SYLLABUS OF LECTURES XVII-XIX — THE ABSOLUTE

LECTURES XVII-XIX THE ABSOLUTE

The paths of Goodness, Truth, and Beauty all lead up the hill of the Lord. Plotinus shows us all three.

Dialectic is the study of first principles, which leads to intuitive wisdom. It shows us that the common source of Goodness, Truth, and Beauty must be beyond existence and beyond knowledge. The duality in unity of Spirit and the Spiritual World points to an absolute unity behind them. This unity is beyond knowledge and existence, and is revealed only in the mystical experience. In considering this train of reasoning, we must remember that (1) the nature of the Godhead is certainly unknown to us ; (2) we are not cut off from the highest form of life ; (3) we have in the mystical state an experience of formless intuition. The doctrine goes back to a famous passage in the Republic and has had a long history. Augustine says that God is essentia, not substantia. Dionysius describes God the Father as super-essential indetermination; and Erigena is not afraid to say, Deus per excellentiam non immerito Nihilum vocatur. For Plotinus, the One is beyond ovala and beyond Spirit. It is what it willed to be, but it wills nothing not yet present. It is all necessity, and the giver of freedom. It does not think, but abides in a state of wakefulness beyond Being. It is infinite, in the sense that its centre is everywhere, its circumference nowhere. It is the First Cause and Final Cause of all. Plotinus does not profess to explain how plurality can emanate from unity : the problem is equally insoluble for natural science. His hypothesis is that of Creation. The One could not be alone. It creates a second nature, without passing out of itself in doing so. The activity of the Absolute is one-sided. The manner of creation is incomprehensible by us, because it can never fall within our experience; the path back to the One can be trodden in experience. The Plotinian Absolute is different from the Hegelian, in that for Plotinus the world is not an essential factor in the Being of the Absolute. We cannot deny the possibility of this one-sided creative activity without surrendering the transcendence of God, an essential doctrine of theism.

Plotinus does not call the One the Beautiful ; but he really puts Goodness, Truth, and Beauty on the same level. The One is the beginning and end of Beauty. The First Beautiful, and Beauty, are formless.

The Good means the Perfect. The Good makes things what they are good for, and we must not take this in a narrowly ethical sense. The Good is unity as the goal of desire. The longing for self-completion and self-transcendence is universal; our whole life is a striving towards its proper goal. Virtue is not the Good, but a good. All things aspire to the Good. The Spirit in love yearns for the source of all perfection.

The character of the Plotinian mysticism is best illustrated by his own descriptions. They are based on personal experience, and closely resemble the visions of God described by other mystics. The ‘ method of abstraction,’ or via negativa, which is often blamed as a progressive emptying of the personality, ending in a blank trance, is really only intense concentration on what are believed to be the essentials of the quest. Plotinus never despises the rich world of concrete experience, still less the fullness of life in the Kingdom of the eternal Ideas. Nor is there (as some have alleged) any contradiction between his philosophy and his personal religion.

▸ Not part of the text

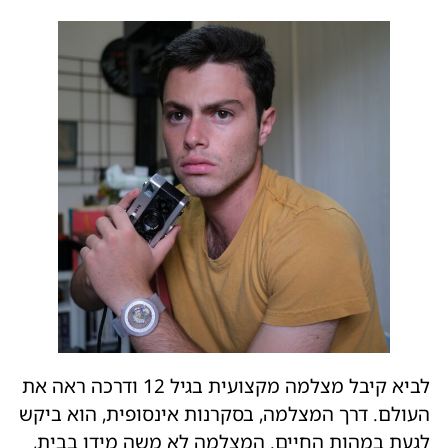
לביא קיבל מצלמה מקצועית בגיל 12 ודרכה ראה את
העולם. דרך המצלמה, בסקרנות אינסופית, הוא ביקש
לגעת במהות החיים. המצלמה לא משה מידו בבית,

In some particulars the mysticism of Plotinus differs from the prevailing type in Catholic Christianity, (1) There is no occultism or thaumaturgy in it, and no lore of Divine favours and supernatural visitations. There are no bodily showings and no revelations imparted during ecstasy. (2) There is in Plotinus no trace of the experience of dereliction, ‘ the dark night of the Soul.’ The absence of this experience characterises philosophical as opposed to emotional mysticism ; but it is also connected with the comparatively slight consciousness of sin and alienation from God in the Neoplatonists. (3) The ecstatic state is for the Neoplatonist a very rare experience, and is reserved for those who have climbed the heights of Divine wisdom. The mystics of the cloister, on the other hand, found it by no means uncommon, and tended to regard it as an encouragement often vouchsafed to beginners. Here much must be attributed to expectation and tradition, and something to the greater strain of monastic discipline. The mystical state always follows intense mental concentration, and is not confined to religious contemplation. Poets and musicians have described similar experiences.

The importance of ecstasy in Neoplatonism has often been much exaggerated, as has that of Nirvana in Buddhism. The mystic does not crave for absorption or annihilation, but for deliverance from the fetters of separate existence : he longs to know that there is nothing between himself and God. There is and must be an element of illusion in the vision; the mind which thinks that it contemplates the One really visualises symbols of the unlimited. But the idea of the One is capable of inspiring love and devotion for the source of all goodness, truth, and beauty.

The object of this love is never personalised, as in Christianity. But the Christian mystic also transmutes the objects of his veneration into Ideas, and knows them, and his fellows, no more after the flesh. Conversio fit ad Dominum ut Spiritum. Christian Platonism invests Christ with the attributes of the Neoplatonic.